Human-trafficking case involving a nightclub manager is abandoned for now, since complainant cannot be found

The prosecution has been forced to enter a nolle prosequi (nol-lay pro-say-kwee in a human-trafficking case involving Wendy’s Bar and Nightclub.  This is a formal notice of abandonment, by a plaintiff or prosecutor, of all or part of a lawsuit or action. 

REAL News learned that the case had been listed for hearing; but the witnesses had not been notified and the complainant cannot be found.

Therefore, the Crown took a decision to enter a conditional nolle pros (nol-lay pros).  Accordingly, once the witnesses are located, the case will be put back in and called up.

A source says the complainant – a Jamaican woman – has returned to her country, and the police there have searched, but failed to find her.  Accordingly, she is believed to be in hiding.

In February 2016, the part owner, operator and manager of Wendy’s Bar and Nightclub was arrested and charged for committing offences under the Trafficking in Persons (Prevention) Act, 2010.

The American Road resident and another woman from Herberts were jointly charged with human trafficking. 

The part owner of the popular nightclub was further charged with benefiting from the services of a trafficked person and engaging in debt bondage.

It is alleged that the nightclub manager purchased an airline ticket for the Jamaican woman to travel to Antigua on December 14, 2015.

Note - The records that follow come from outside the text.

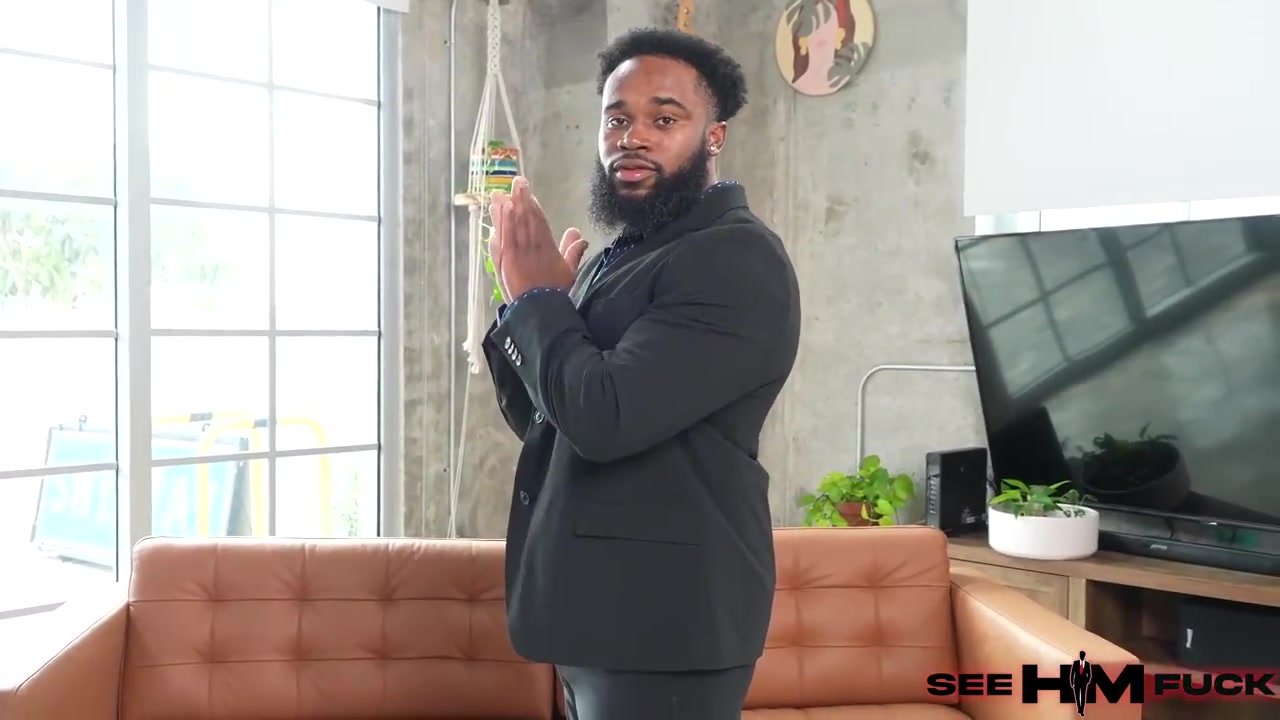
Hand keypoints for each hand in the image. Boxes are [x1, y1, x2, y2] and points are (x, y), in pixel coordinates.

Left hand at [490, 176, 586, 300]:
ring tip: (501, 192)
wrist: (541, 308)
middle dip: (520, 198)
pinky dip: (500, 224)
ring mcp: (517, 252)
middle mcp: (532, 246)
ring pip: (512, 225)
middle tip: (516, 181)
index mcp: (548, 247)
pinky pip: (502, 237)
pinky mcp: (505, 260)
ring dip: (506, 207)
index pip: (539, 221)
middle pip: (525, 218)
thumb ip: (573, 252)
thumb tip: (578, 234)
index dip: (533, 205)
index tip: (528, 193)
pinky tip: (498, 213)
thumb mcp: (569, 272)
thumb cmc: (555, 292)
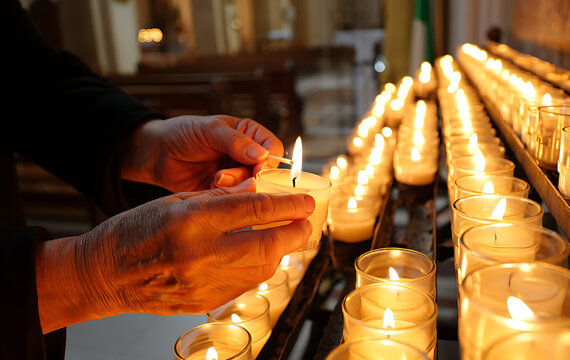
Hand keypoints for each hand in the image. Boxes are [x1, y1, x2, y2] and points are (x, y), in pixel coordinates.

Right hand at [35, 179, 313, 332]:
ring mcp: (203, 283)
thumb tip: (259, 191)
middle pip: (269, 245)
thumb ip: (220, 198)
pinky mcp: (203, 302)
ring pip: (262, 269)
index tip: (307, 201)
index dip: (288, 204)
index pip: (255, 210)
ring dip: (280, 252)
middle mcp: (201, 254)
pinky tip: (259, 257)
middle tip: (307, 223)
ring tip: (284, 238)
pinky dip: (258, 269)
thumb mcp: (176, 201)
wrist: (105, 274)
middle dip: (296, 232)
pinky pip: (245, 285)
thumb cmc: (136, 231)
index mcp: (192, 220)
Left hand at [121, 115, 283, 191]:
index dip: (269, 160)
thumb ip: (236, 142)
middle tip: (224, 175)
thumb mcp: (210, 131)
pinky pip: (235, 199)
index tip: (257, 169)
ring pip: (251, 188)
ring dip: (234, 186)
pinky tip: (212, 188)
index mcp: (249, 135)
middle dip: (247, 176)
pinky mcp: (225, 193)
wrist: (157, 154)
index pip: (272, 148)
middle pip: (265, 172)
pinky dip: (226, 197)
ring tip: (215, 179)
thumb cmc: (183, 133)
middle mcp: (247, 156)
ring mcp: (237, 176)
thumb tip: (262, 154)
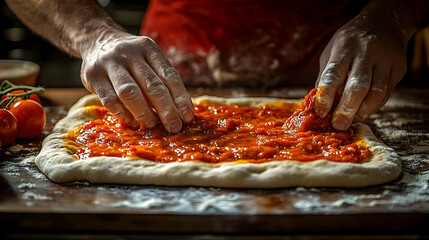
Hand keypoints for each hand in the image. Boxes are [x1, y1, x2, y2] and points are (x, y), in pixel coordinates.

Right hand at [80, 32, 193, 132]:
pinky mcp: (92, 76)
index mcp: (148, 48)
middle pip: (152, 85)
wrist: (97, 40)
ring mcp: (109, 63)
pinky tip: (132, 120)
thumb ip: (161, 80)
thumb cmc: (131, 58)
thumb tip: (180, 112)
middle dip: (166, 110)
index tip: (188, 117)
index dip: (181, 98)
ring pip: (130, 92)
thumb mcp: (148, 59)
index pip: (169, 75)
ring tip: (153, 125)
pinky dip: (124, 114)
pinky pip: (110, 100)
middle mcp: (129, 53)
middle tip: (174, 127)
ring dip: (144, 113)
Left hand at [315, 12, 408, 130]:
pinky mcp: (398, 68)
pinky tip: (364, 112)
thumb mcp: (331, 52)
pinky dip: (374, 106)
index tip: (320, 113)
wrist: (384, 22)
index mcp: (344, 47)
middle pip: (358, 86)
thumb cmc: (349, 42)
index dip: (326, 96)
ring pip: (376, 92)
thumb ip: (325, 76)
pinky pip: (386, 93)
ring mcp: (385, 59)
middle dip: (347, 109)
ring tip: (351, 122)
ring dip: (362, 112)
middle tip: (338, 125)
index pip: (333, 74)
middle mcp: (366, 52)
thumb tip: (316, 104)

Upon arriving here, the woman reportedly was forced into sex work as a means of repaying her ticket.  And during her week’s stint at the club, her life allegedly was threatened if she failed to perform sexual acts.

The Jamaican national later managed to escape and reported the matter to the St. John’s Police Station.

Investigations were launched and both women were arrested and charged as a result. The Herberts resident was indicted for receiving the Jamaican woman after she was landed at the V.C. Bird International Airport and conspiring to traffic her.

A conviction for offences under the Act means that a guilty person could be fined up to $400,000, or imprisoned for a term not exceeding 20 years, or both.

Reports say the United States of America has an interest in the case and is monitoring it to see the outcome.